Configuring high-availability components
Active/passive high availability (HA) is a standard feature of Kubernetes APIs that helps to ensure that APIs stay operational if a disruption occurs. In an HA deployment, if an active controller crashes or is deleted, another controller is available to take over processing of the APIs that were being serviced by the controller that is now unavailable.
When using a leader election HA pattern, instances of controllers are already scheduled and running inside the cluster before they are required. These controller instances compete to use a shared resource, known as the leader election lock. The instance of the controller that has access to the leader election lock resource at any given time is referred to as the leader.

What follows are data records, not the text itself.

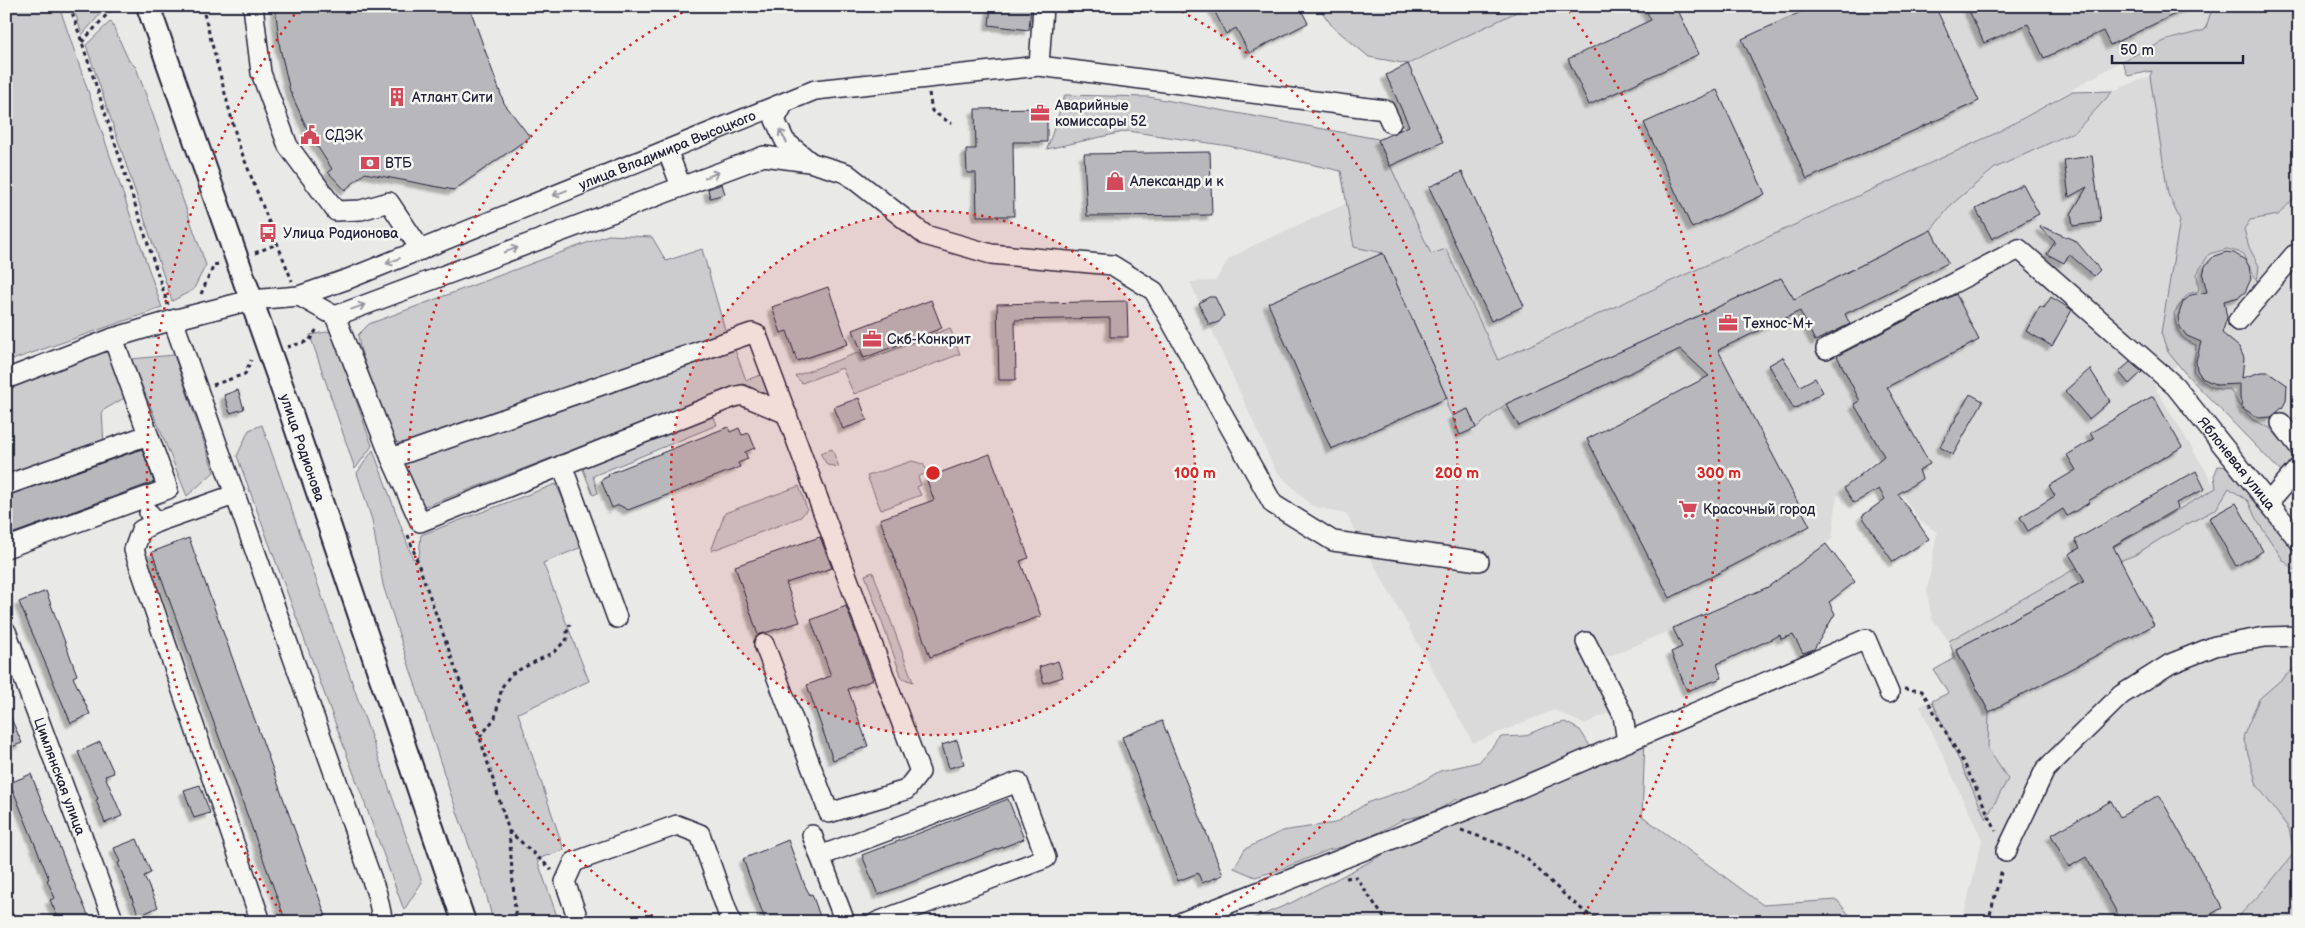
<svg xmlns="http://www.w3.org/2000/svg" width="2305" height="928" viewBox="0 0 2305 928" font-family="'Balsamiq Sans',sans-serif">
	<defs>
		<filter id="shadow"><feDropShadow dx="-4.5" dy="4.5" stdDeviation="1" flood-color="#0004"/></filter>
	</defs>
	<rect width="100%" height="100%" fill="#e9e9e7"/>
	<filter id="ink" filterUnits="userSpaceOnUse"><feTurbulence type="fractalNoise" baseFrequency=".02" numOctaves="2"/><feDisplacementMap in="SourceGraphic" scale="10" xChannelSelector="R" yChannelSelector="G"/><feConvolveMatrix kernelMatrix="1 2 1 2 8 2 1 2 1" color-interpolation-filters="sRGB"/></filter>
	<g filter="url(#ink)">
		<path fill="#dadada" d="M1529,6H2213L2205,30L2167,40L2122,61L1994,134L1498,360L1446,249L1432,254L1493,384L1447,406L1460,435L1476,428L1506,404L1519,426L1679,349L1781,278L1794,299L1931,230L1952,204L1995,168L2076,131L2113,91L2150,76L2166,169L2180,220L2161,333L2178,364L2154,385L2216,488L2237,477L2299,555V664L2259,699L2257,785L2289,829L2294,853L2265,889L2233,922H1955L1963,918L1982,840L1920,706L1948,693L1934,670L1955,658L1949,641L1932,619L1927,592L1937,532L1920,521L1877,458L1844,488L1837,497L1832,539L1768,587L1623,651L1598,660L1617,709L1584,724L1554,710L1473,743L1346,514L1312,506L1275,470L1190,282L1215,281L1229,259L1254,245L1397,181L1378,139L1408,126L1386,75Z
			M2299,193V466L2270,428L2253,420L2239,405L2230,389L2218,390L2209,386L2192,371L2196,345L2187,342L2176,331L2174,312L2188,294L2209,254L2227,249L2242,253L2256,279L2259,266L2249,247L2244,229L2250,220L2278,215Z"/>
		<path fill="#ccccce" stroke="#777784" d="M6,6H59L162,308L6,362Z
			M73,6H100L102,12L82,35Z
			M1318,6H1529L1408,64L1369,57L1332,26Z
			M2213,6H2299V55L2294,57L2299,71V193L2278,215L2250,220L2244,229L2249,247L2259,266L2257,281L2242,253L2227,249L2209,254L2197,274L2199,291L2188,294L2174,313C2176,329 2179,339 2196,345L2193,371C2206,384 2211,391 2230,389L2239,405L2253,420L2270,428L2290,451L2296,462L2285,476L2185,373L2168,352L2161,333L2180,220L2168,194L2150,76L2152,71L2128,76L2122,61L2167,40L2205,30Z
			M111,21L129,61L136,67L206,265L193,290L172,301L86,45Z
			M2113,91L2076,131L1995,168L1952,204L1931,230L1794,299L1781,278L1506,404L1476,428L1468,409L1452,416L1447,406V398L1383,253L1354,247L1341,171L1229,146L1128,131L1047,149L1065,95L1149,97L1378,139L1431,254L1446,249L1498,360L1994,134L2071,92Z
			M608,235L652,237L666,261L702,249L727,337L410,445L396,442L389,431L360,348L358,335L369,324Z
			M950,328L960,354L854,394L842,368L802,383L795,376L860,352L864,361Z
			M332,331L372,446L355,469L310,335Z
			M735,350L746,380L764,374L774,400L743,384L429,505L422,506L404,468L405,464L412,460Z
			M91,351L110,352L126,397L102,411L104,445L6,478V387Z
			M174,355L214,472L187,496L131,359Z
			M712,412L717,425L593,476L598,493L593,495L581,464Z
			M262,425L422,882L404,910L237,456L249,430Z
			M832,449L839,467L827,465L820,453Z
			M373,450L413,559L419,556L421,535L556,484L584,546L543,563L589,681L518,713L564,850L537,859L559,922H493L486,893L450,792L383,585L372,520L357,473Z
			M912,461L923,464L928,472L918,477L921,485L917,487L921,495L881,510L867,476Z
			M2218,466L2229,467L2275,524L2299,557V574L2283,560L2256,519L2248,501L2229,488L2216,509L2165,536L2135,555L2114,563L2096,575L1956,649L1989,712L1988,749L2008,779L1986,819L1932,701L1948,693L1934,670L1955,658L1949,641L2216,488L2214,476Z
			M799,486L807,509L801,517L711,551L725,513Z
			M873,572L913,682L902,678L865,575Z
			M2299,664V915L2294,922H2233L2265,889L2294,853L2289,829L2257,785L2243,737L2259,699Z
			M1565,722L1580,730L1590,746L1587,759L1645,740L1642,816L1763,905L1837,900L1855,922H1245L1291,903L1405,843L1472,798L1455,800L1432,813L1402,820L1361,842L1329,850L1279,870L1255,877L1234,868L1245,849L1282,831L1335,823L1369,802L1411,788L1440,771L1479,762L1501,737L1524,736L1545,727Z"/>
		<path fill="#b8b8bc" stroke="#22223b" filter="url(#shadow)" d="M275,6H469L504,103L530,137L454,190L365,173L345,190L328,172L332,169L310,135L290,91L280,48Z
			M991,6H1031L1029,30L989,25Z
			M1212,6H1299L1308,23L1249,53L1236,28L1226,34Z
			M1644,6H1676L1699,54L1589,105L1568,59L1651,20Z
			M1814,6H1935L1979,101L1807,179L1742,39Z
			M1967,6H2192L2110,45L2103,31L2044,58L2028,24L1984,43Z
			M1408,64L1443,142L1390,166L1378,140L1409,126L1386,75Z
			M1717,90L1765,194L1692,228L1644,123Z
			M1047,108V142H1013L1014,216H977L976,173H967L966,149H976L975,109Z
			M1210,152L1212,215L1087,216L1084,154Z
			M2092,156L2101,222L2073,226L2071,214L2087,187L2069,197L2064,160Z
			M1462,172L1524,306L1491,321L1429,187Z
			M722,184L725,194L710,198L708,189Z
			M2023,184L2039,214L1992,239L1976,209Z
			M2041,226L2076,241L2100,270L2094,276L2069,254L2064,263L2047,254L2055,242L2040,228Z
			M1931,230L1948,263L1845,314L1850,324L1815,341L1800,311L1718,350L1810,526L1670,598L1587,439L1709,376L1680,349L1519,426L1506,404L1781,278L1794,299Z
			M2226,252L2234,253L2245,260L2249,266L2251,279L2245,292L2239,297L2224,301L2227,318L2222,333L2239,347L2244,358L2242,378L2261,372H2269L2287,385L2286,401L2282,408L2271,417L2258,418L2243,408L2240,398V384L2217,385L2202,378L2197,370L2196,361L2201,342L2187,336L2180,327L2178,317L2183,302L2191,295L2207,292L2203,276L2205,266L2214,256Z
			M1383,253L1447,398L1331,449L1268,303Z
			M828,287L848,344L797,361L787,331L781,333L772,307Z
			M1956,294L1979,340L1887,387L1930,464L1919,470L1922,479L1898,494L1929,539L1893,562L1862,516L1885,499L1879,489L1854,503L1844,488L1884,456L1854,404L1860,401L1837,356Z
			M1209,297H1215L1224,316L1219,322L1209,325L1199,303Z
			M2051,297L2072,310L2052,346L2026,331L2040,306L2044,308Z
			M931,300L942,328L864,358L853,330Z
			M1127,301L1128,337H1110V318L1015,320L1016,380H999L997,304Z
			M1783,357L1800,386L1815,378L1823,392L1794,409L1769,365Z
			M2130,362L2142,372L2129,384L2119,372Z
			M2090,369L2110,401L2089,419L2065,391Z
			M238,390L244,409L230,413L224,395Z
			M1970,394L1983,401L1953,455L1940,447Z
			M2153,396L2182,447L2088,501L2089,503L2067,516L2063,509L2028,531L2020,517L2055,496L2049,486L2076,470L2067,455L2094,439L2090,433Z
			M859,398L867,420L843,429L834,407Z
			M1468,409L1476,428L1460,435L1452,416Z
			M728,427L730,432L739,428L742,435L749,433L755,448L745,452L748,459L738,463L740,467L628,510L619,505L612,508L601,480L609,476L608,474Z
			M142,449L154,482L6,536V496Z
			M990,454L1029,558L1020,561L1041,616L930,657L880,519L934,500L926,478Z
			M2196,471L2205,489L2176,503L2178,508L2113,546L2154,625L1989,712L1956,649L2085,581L2069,554L2080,548L2075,540Z
			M2236,503L2263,551L2236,566L2209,518Z
			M820,537L832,568L786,583L800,622L758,635L735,566Z
			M189,538L328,922H286L152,552Z
			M1826,544L1855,582L1829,602L1835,614L1814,649L1803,653L1793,635L1781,639L1780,635L1717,664L1722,678L1687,691L1671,652L1682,647L1673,628L1768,587Z
			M46,591L77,675L73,677L90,714L71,723L19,602Z
			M846,606L873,680L848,689L868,746L833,760L807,685L831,676L811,620Z
			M1058,661L1063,677L1044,683L1039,667Z
			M6,707L22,743L6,749Z
			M1162,721L1223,875L1202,883L1198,873L1178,881L1122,737Z
			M957,740L964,764L949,768L942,745Z
			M100,742L114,773L105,776L122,816L105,823L96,800L98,799L78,752Z
			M31,774L69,871L91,922H60L50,900L55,898L47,880L49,879L10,783Z
			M200,785L210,813L194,818L184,790Z
			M2159,795L2222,908L2197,922H2122L2086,857L2069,867L2051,835L2111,801L2120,817Z
			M1008,799L1024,839L878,895L862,855Z
			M137,839L151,873L144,876L158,907L139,916L118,863L120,862L114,848Z
			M788,840L805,886L810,895L812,894L822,922H766L743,859Z"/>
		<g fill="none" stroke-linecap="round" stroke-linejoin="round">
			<g stroke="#22223b" stroke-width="22">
				<g id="minor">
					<path d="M253,6L261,73L288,146L336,211L361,210L389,202L421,250"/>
					<path d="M1039,66L1385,110L1391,123"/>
					<path d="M784,103L775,120L785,141L809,161"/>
					<path d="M667,150L681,186"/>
					<path d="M299,296L335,316L764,156L809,162L846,173L925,235L991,254L1112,265L1154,291L1273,504L1333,541L1479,561"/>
					<path d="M335,316L391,458L752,333L757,335L920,772L906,790L829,813L764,644"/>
					<path d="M173,320L377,894L383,922"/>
					<path d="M2238,321L2294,255L2299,253"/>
					<path id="s1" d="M1826,349L2019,249L2175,386L2299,541"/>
					<path id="s2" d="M6,379L113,338L173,320L251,300L299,296L348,279L815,90L1039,66L1043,6"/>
					<path d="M2281,423L2299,447"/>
					<path d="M391,458L420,522L734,397L742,395L787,414"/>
					<path d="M562,465L617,618"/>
					<path d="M6,485L148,435"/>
					<path d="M2268,503L2299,467"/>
					<path d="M149,513L157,522L234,495"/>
					<path d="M157,522L141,530L134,550L261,922"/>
					<path d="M6,548L168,489L113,338"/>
					<path id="s3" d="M6,631L114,922"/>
					<path d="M1586,642L1623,715L1627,742"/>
					<path d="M812,835L845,922"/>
					<path d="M2006,852L2045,770L2121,695L2170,664L2215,646L2265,637L2299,636"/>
					<path d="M820,856L1018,782L1046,858L877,922"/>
					<path d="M579,922L565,882L574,862L677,825L700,834L731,922"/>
					<path d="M1182,922L1499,797L1866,639L1889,693"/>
				</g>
			</g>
			<g stroke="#22223b" stroke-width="26">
				<g id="major">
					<path id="s4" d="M148,6L290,410L464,922"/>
				</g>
			</g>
			<path stroke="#22223b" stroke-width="3" stroke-dasharray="4 4" stroke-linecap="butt" d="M70,6L168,305
				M202,6L238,143L292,281
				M82,42L111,10L109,6
				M929,93L932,111L952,124
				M255,253L277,244
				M201,294L214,265L218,264
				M287,347L309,341L317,329
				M213,385L245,374L251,360
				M408,535L480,738L509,831L552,870
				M1904,689L1922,691L1966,767L1996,831
				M480,737L495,718L502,687L511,674L554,652L567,639V632L570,624
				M1461,830L1500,844L1526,858L1568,898L1589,915L1609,922
				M509,831L516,922
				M1346,878L1356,877L1387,922
				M1988,922L2002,869"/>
			<use href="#minor" stroke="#f6f6f2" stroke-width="19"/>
			<use href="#major" stroke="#f6f6f2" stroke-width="22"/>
		</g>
		<defs><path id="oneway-shaft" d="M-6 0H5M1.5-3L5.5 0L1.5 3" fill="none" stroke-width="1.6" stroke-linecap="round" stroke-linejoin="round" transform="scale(1.25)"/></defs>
		<g stroke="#9797a0">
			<use href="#oneway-shaft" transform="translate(783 136) rotate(-120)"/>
			<use href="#oneway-shaft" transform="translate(712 175) rotate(-21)"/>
			<use href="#oneway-shaft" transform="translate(560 193) rotate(158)"/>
			<use href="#oneway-shaft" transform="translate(511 250) rotate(-20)"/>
			<use href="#oneway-shaft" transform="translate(393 261) rotate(158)"/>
			<use href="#oneway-shaft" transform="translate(358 307) rotate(-20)"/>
		</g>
	</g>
	<circle cx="933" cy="473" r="262" fill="#d62828" fill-opacity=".12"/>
	<g fill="none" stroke="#d62828" stroke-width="2.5" stroke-dasharray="2.5 5">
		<circle cx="933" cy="473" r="262"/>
		<path d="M659 920A524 524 0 0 1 691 8M1175 8A524 524 0 0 1 1207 920"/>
		<path d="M285 918A786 786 0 0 1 297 11M1569 11A786 786 0 0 1 1581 918"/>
	</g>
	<defs>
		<g id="building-bare" transform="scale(1.5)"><path d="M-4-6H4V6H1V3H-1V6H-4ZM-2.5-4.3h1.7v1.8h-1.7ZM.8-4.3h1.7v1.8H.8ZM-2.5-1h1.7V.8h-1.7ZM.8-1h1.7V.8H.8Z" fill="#d1495b" stroke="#f6f6f2" stroke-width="2.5" paint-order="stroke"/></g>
		<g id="office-bare" transform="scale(1.5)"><path d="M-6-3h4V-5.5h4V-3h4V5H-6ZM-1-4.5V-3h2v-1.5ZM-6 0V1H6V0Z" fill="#d1495b" stroke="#f6f6f2" stroke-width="2.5" paint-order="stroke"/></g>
		<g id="civic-bare" transform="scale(1.5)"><path d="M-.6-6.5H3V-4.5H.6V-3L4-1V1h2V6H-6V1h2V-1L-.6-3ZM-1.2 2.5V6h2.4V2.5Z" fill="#d1495b" stroke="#f6f6f2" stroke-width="2.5" paint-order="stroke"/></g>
		<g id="bank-bare" transform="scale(1.5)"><path d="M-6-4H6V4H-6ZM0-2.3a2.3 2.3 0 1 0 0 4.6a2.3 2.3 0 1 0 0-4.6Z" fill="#d1495b" stroke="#f6f6f2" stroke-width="2.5" paint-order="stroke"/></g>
		<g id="shop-bare" transform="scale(1.5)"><path d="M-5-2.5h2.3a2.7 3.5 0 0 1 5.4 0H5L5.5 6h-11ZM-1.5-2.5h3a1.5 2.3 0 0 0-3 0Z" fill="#d1495b" stroke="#f6f6f2" stroke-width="2.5" paint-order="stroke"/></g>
		<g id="bus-bare" transform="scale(1.5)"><path d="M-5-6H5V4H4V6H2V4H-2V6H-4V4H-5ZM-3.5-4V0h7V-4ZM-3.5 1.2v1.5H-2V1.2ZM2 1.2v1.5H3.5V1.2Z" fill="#d1495b" stroke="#f6f6f2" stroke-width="2.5" paint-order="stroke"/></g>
		<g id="supermarket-bare" transform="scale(1.5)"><path d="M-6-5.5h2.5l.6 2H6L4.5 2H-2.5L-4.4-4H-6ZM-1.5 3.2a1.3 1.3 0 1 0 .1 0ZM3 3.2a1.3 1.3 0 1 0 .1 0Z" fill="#d1495b" stroke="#f6f6f2" stroke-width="2.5" paint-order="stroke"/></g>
	</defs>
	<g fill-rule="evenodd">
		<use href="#building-bare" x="397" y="97"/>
		<use href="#office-bare" x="1040" y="113"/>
		<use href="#civic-bare" x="310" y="135"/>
		<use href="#bank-bare" x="370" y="163"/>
		<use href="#shop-bare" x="1115" y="181"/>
		<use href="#bus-bare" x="268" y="233"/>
		<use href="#office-bare" x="1728" y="323"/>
		<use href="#office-bare" x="872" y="339"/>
		<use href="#supermarket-bare" x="1688" y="509"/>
	</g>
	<g text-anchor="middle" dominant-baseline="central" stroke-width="5" stroke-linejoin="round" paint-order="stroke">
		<g font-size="14" fill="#22223b" stroke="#f6f6f2" text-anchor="start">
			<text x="412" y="97">Атлант Сити</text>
			<text x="1055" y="105">Аварийные<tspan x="1055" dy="16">комиссары 52</tspan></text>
			<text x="325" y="135">СДЭК</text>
			<text x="385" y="163">ВТБ</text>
			<text x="1130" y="181">Александр и к</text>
			<text x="283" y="233">Улица Родионова</text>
			<text x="1743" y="323">Технос-М+</text>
			<text x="887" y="339">Скб-Конкрит</text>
			<text x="1703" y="509">Красочный город</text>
		</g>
		<g font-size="14" fill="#22223b" stroke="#f6f6f2">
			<text stroke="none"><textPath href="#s2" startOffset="702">улица Владимира Высоцкого</textPath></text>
			<text stroke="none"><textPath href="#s4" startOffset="468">улица Родионова</textPath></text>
			<text stroke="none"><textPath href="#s1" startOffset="524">Яблоневая улица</textPath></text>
			<text stroke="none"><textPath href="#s3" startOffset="155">Цимлянская улица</textPath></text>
		</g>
	</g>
	<circle cx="933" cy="473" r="8" fill="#d62828" stroke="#f6f6f2" stroke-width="2.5"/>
	<g font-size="15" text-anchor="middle" font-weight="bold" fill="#d62828" stroke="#f6f6f2" stroke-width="5" stroke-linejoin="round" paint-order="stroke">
		<text x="1195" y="478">100 m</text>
		<text x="1457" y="478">200 m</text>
		<text x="1719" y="478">300 m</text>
	</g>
	<rect width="2305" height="928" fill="none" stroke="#f6f6f2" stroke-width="25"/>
	<rect x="12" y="12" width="2280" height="903" fill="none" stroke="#22223b" stroke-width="2" filter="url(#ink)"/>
	<path d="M2112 55v8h131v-8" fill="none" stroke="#22223b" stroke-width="2.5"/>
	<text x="2120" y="55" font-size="15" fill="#22223b" stroke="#f6f6f2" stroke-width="4" paint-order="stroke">50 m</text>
</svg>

Leader election is enabled by default for all Knative Serving components. HA functionality is disabled by default for all Knative Serving components, which are configured with only one replica.
Disabling leader election
For components leveraging leader election to achieve HA, this capability can be disabled by passing the flag: --disable-ha
. This option will go away when HA graduates to “stable”.
Scaling the control plane
With the exception of the activator
component you can scale up any deployment running in knative-serving
(or kourier-system
) with a command like:
$ kubectl -n knative-serving scale deployment <deployment-name> --replicas=2
- Setting
--replicas
to a value of2
enables HA. - You can use a higher value if you have a use case that requires more replicas of a deployment. For example, if you require a minimum of 3
controller
deployments, set--replicas=3
. - Setting
--replicas=1
disables HA.
NOTE: If you scale down the autoscaler
component, you may observe inaccurate autoscaling results for some revisions for a period of time up to the stable-window
value. This is because when an autoscaler
pod is terminating, ownership of the revisions belonging to that pod is passed to other autoscaler
pods that are on stand by. The autoscaler
pods that take over ownership of those revisions use the stable-window
time to build the scaling metrics state for those revisions.
Scaling the data plane
The scale of the activator
component is governed by the Kubernetes HPA component. You can see the current HPA scale limits and the current scale by running:
$ kubectl get hpa activator -n knative-serving
The possible output will be something like:
NAME REFERENCE TARGETS MINPODS MAXPODS REPLICAS AGE
activator Deployment/activator 2%/100% 5 15 11 346d
By default minReplicas
and maxReplicas
are set to 1
and 20
, correspondingly. If those values are not desirable for some reason, then, for example, you can change those values to minScale=9
and maxScale=19
using the following command:
$ kubectl patch hpa activator -n knative-serving -p '{"spec":{"minReplicas":9,"maxReplicas":19}}'
To set the activator scale to a particular value, just set minScale
and maxScale
to the same desired value.
It is recommended for production deployments to run at least 3 activator
instances for redundancy and avoiding single point of failure if a Knative service needs to be scaled from 0.